> Your goal: For each line below that contains the word "Современная", return that line.

> Source material:
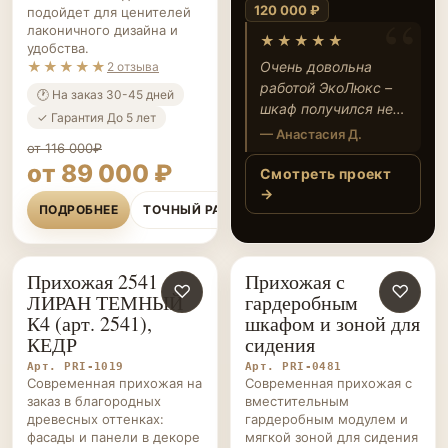
180 000 ₽
подойдет для ценителей
латунными
лаконичного дизайна и
★★★★★
ручками
удобства.
★★★★★
Очень довольна
2 отзыва
новым шкафом от
🕐 На заказ 30-45 дней
ЭкоЛюкс! Всё
✓ Гарантия До 5 лет
выполнено строго по
— Ольга С.
от 116 000₽
замерам, цвет
от 89 000 ₽
идеально подошел
Смотреть проект
под интерьер, а
→
ПОДРОБНЕЕ
ТОЧНЫЙ РАСЧЁТ
вместимость приятно
удивила. Удобно
пользоваться и
Прихожая 2541
Прихожая с
выглядит стильно —
ПРИХОЖИЕ НА ЗАКАЗ
♡
ПРИХОЖИЕ НА ЗАКАЗ
♡
ЛИРАН ТЕМНЫЙ
гардеробным
рекомендую!
К4 (арт. 2541),
шкафом и зоной для
КЕДР
сидения
Арт. PRI-1019
Арт. PRI-0481
Современная прихожая на
Современная прихожая с
заказ в благородных
вместительным
древесных оттенках:
гардеробным модулем и
фасады и панели в декоре
мягкой зоной для сидения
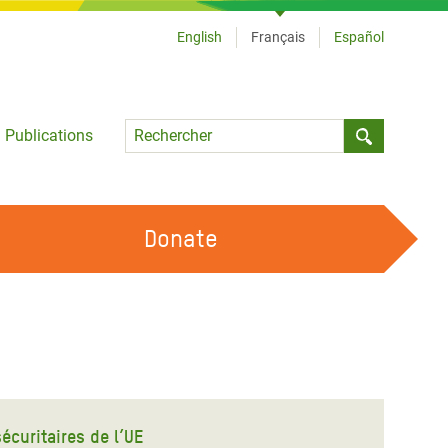
English
Français
Español
Language
Publications
Submit sea
Donate
TRAVAILLER AVEC NOUS
OUR FEMINIST PRINCIPLES
DEVENIR BÉNÉVOLE
écuritaires de l’UE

> Output for this task:
Современная прихожая на
Современная прихожая с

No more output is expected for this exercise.